# Page text:
====

# Tower trax 7/27



## mudking1199 (Dec 28, 2012)

I'm gone to be gone to tower trax and was wanting to know if any one was gone that weekend it's looking for some one to ride with


----------



## mudking1199 (Dec 28, 2012)

Any one


----------



## triston (Aug 31, 2009)

I might go


----------



## 2010Bruterider (Jun 20, 2010)

I've only been once myself. I'd like to make another ride down there. Let me see how busy I am at work the week prior, maybe I can join in. I'll check with my son n law too. Maybe he will be off work too. 
Do you know your way around the park?


----------



## Bruteforce10 (Jun 25, 2010)

Just follow the blue trail


----------



## mudking1199 (Dec 28, 2012)

Just been there a few times I know a lil bit about it


----------



## mater750 (May 8, 2012)

Im looking to do some riding that weekend myself but every time I go there its dusty as holy hell lol

Fatboyz Customz Crew


----------



## mudking1199 (Dec 28, 2012)

====

# Material provided:
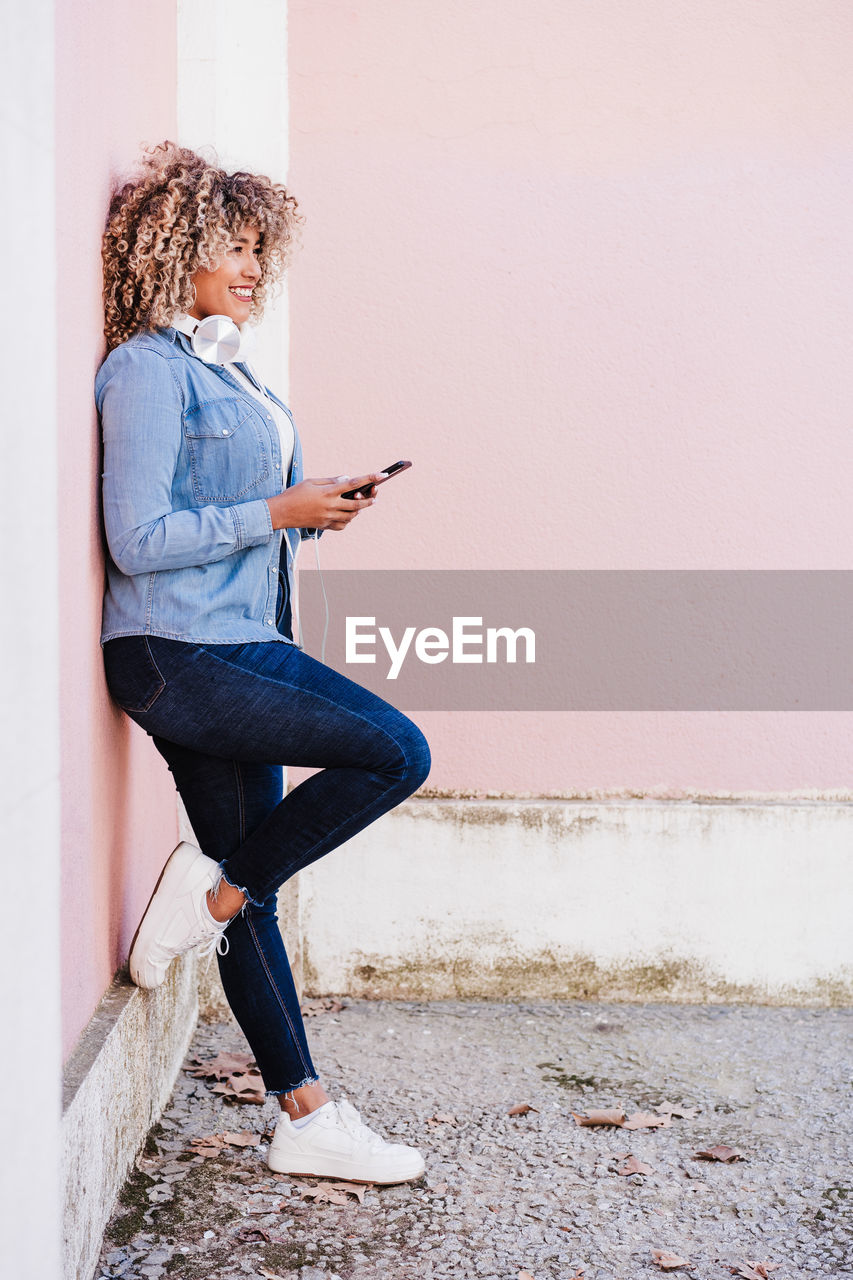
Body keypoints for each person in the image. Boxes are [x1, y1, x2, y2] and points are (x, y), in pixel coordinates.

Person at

====

# Description of the task:
Write what comes next in the forum thread about a group ride at Tower Trax, picking up right after its last line. The material is not needed here.

# Response area:
Lol yeah I know but work all this rain I'm hopping its not


----------



## mater750 (May 8, 2012)

Lol yea it would have to be a hurricane or have a few heavy thunderstorms to be sure theres no dust around. Haven't been there in awhile so if I went id prob get lost lol

Fatboyz Customz Crew


----------



## mudking1199 (Dec 28, 2012)

Lol yeah I'm hopping it rain Friday if I get lost I ride till I someone and ask them how to get back lol


----------



## todbnla (Jun 12, 2012)

Should be muddy as hell with all this rain this area has been getting...


----------



## mudking1199 (Dec 28, 2012)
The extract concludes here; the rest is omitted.